The request »
Reproduce every item below word for word, omitting the pictures.

Supplied records »

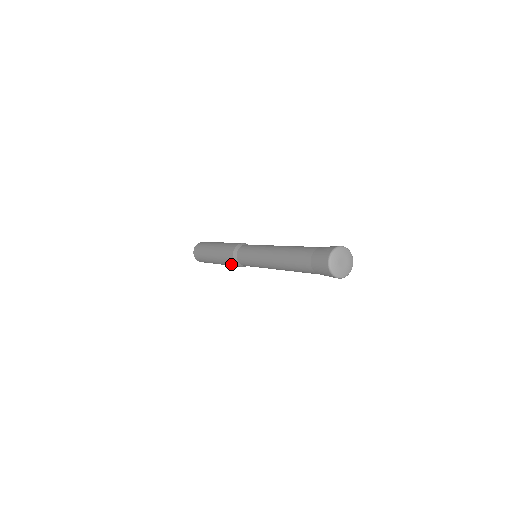
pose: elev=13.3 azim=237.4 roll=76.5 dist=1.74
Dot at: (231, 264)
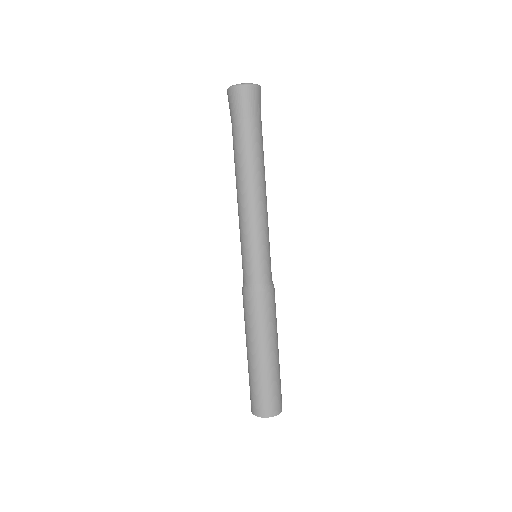
Dot at: (251, 309)
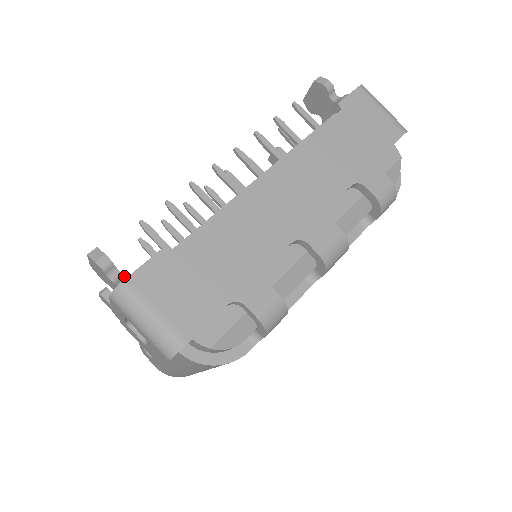
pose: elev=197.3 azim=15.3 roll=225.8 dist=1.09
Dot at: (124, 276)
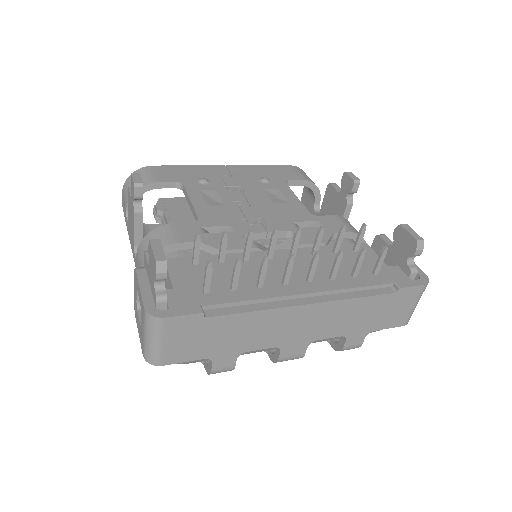
Dot at: (165, 294)
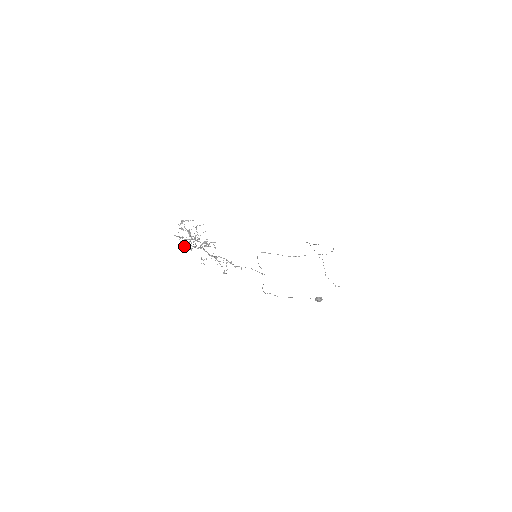
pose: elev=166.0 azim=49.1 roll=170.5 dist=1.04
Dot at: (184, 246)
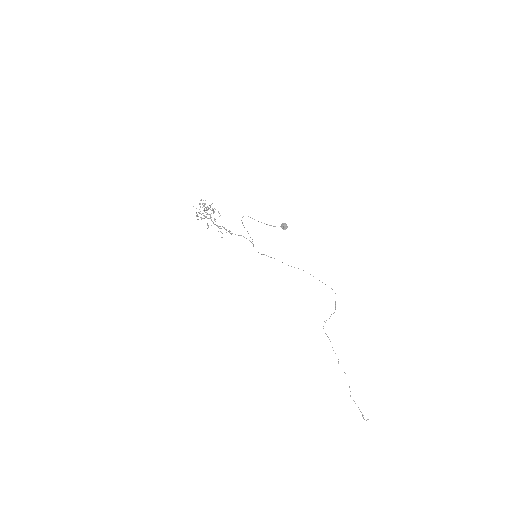
Dot at: occluded
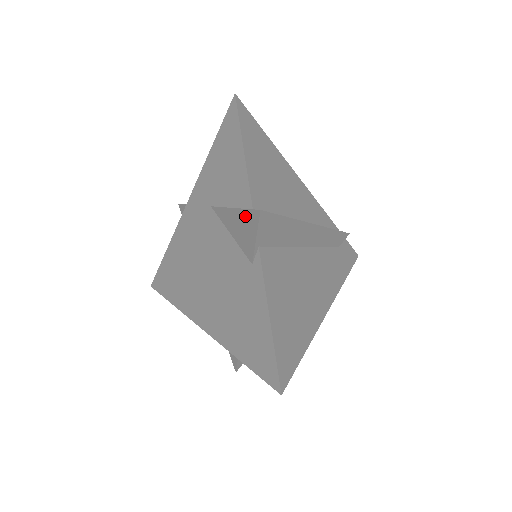
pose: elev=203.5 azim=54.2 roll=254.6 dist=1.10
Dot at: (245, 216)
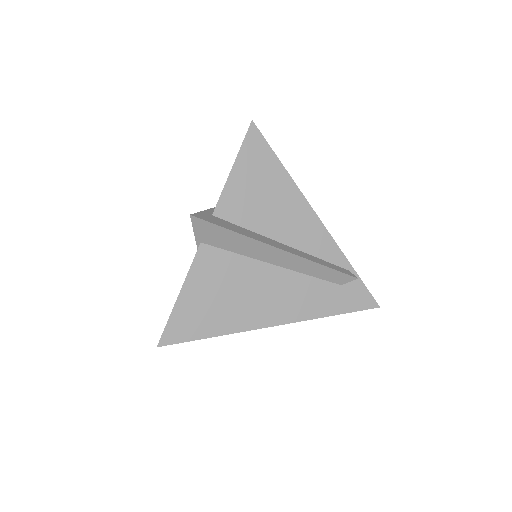
Dot at: occluded
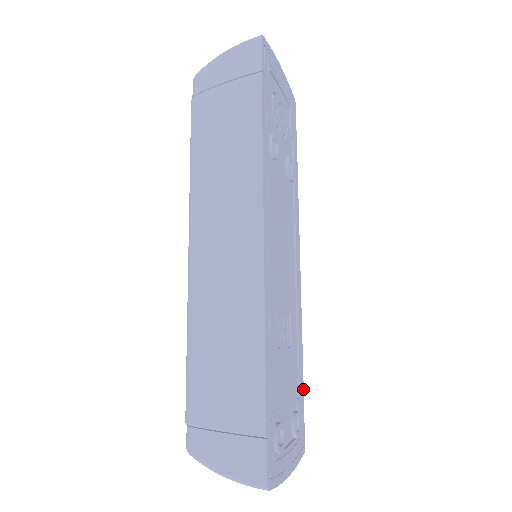
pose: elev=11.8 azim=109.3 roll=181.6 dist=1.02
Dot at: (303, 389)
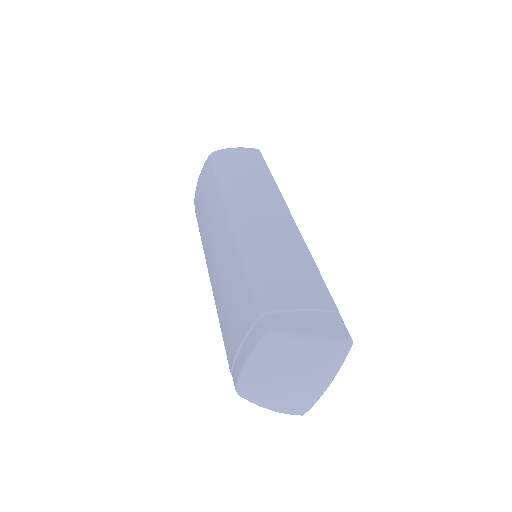
Dot at: occluded
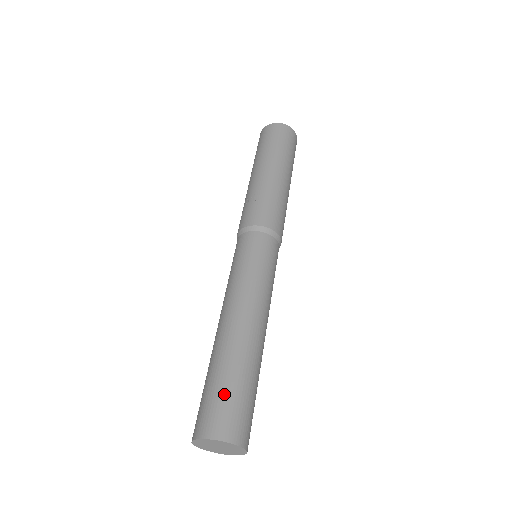
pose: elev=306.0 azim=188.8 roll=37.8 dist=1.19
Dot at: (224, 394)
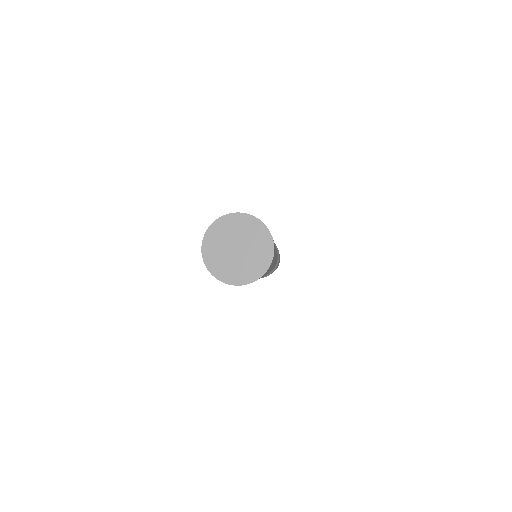
Dot at: occluded
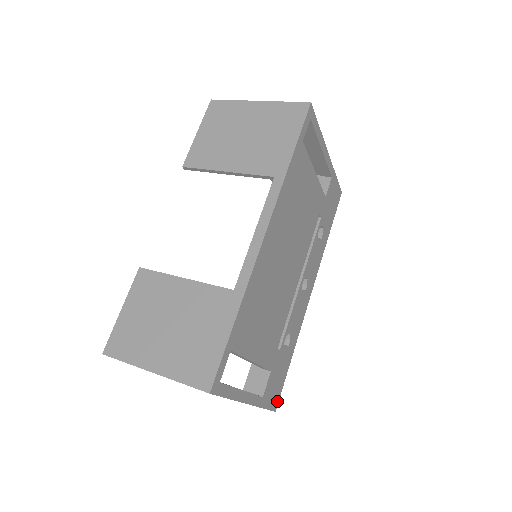
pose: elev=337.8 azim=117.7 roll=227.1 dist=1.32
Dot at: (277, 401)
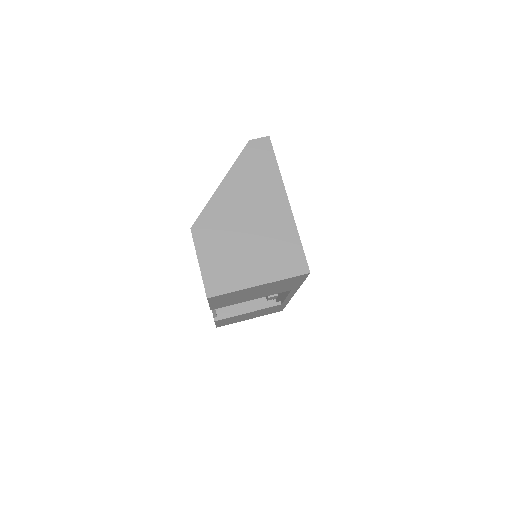
Dot at: occluded
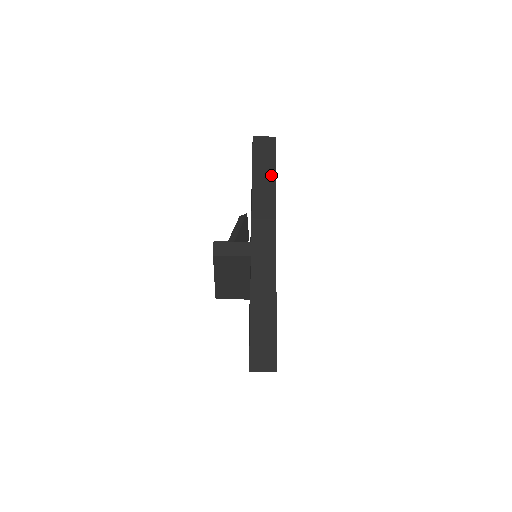
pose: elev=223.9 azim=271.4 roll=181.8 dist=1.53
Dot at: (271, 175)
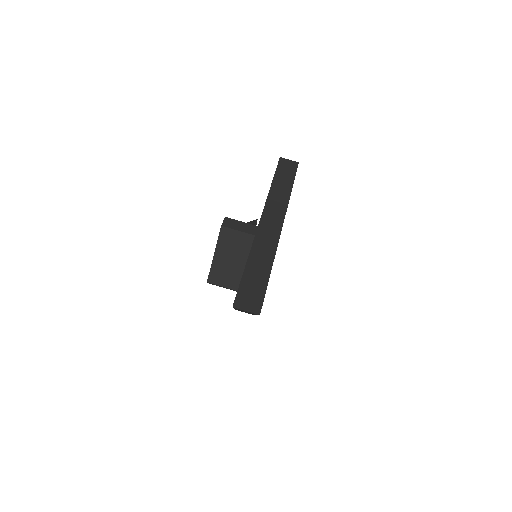
Dot at: (289, 182)
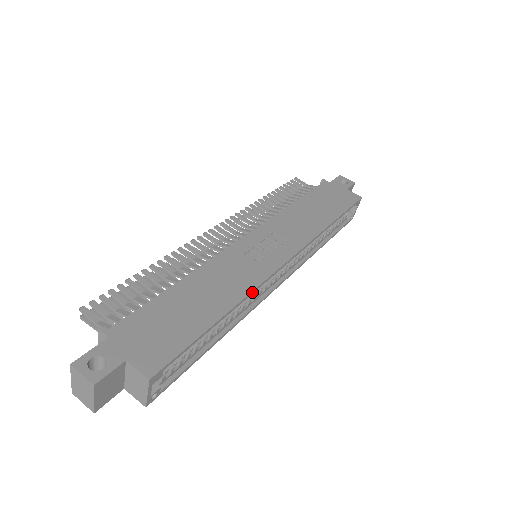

Written answer »
pose: elev=13.3 azim=237.4 roll=76.5 dist=1.74
Dot at: (231, 264)
Dot at: (251, 309)
pose: elev=197.3 azim=15.3 roll=225.8 dist=1.09
Dot at: (124, 276)
Dot at: (165, 294)
pose: elev=166.0 azim=49.1 roll=170.5 dist=1.04
Dot at: (184, 246)
Dot at: occluded
pose: elev=203.5 azim=54.2 roll=254.6 dist=1.10
Dot at: (245, 216)
Dot at: occluded
pose: elev=11.8 azim=109.3 roll=181.6 dist=1.02
Dot at: (303, 389)
Dot at: occluded
pose: elev=306.0 azim=188.8 roll=37.8 dist=1.19
Dot at: (224, 394)
Dot at: occluded
pose: elev=337.8 azim=117.7 roll=227.1 dist=1.32
Dot at: (277, 401)
Dot at: occluded
pose: elev=223.9 azim=271.4 roll=181.8 dist=1.53
Dot at: (271, 175)
Dot at: (289, 182)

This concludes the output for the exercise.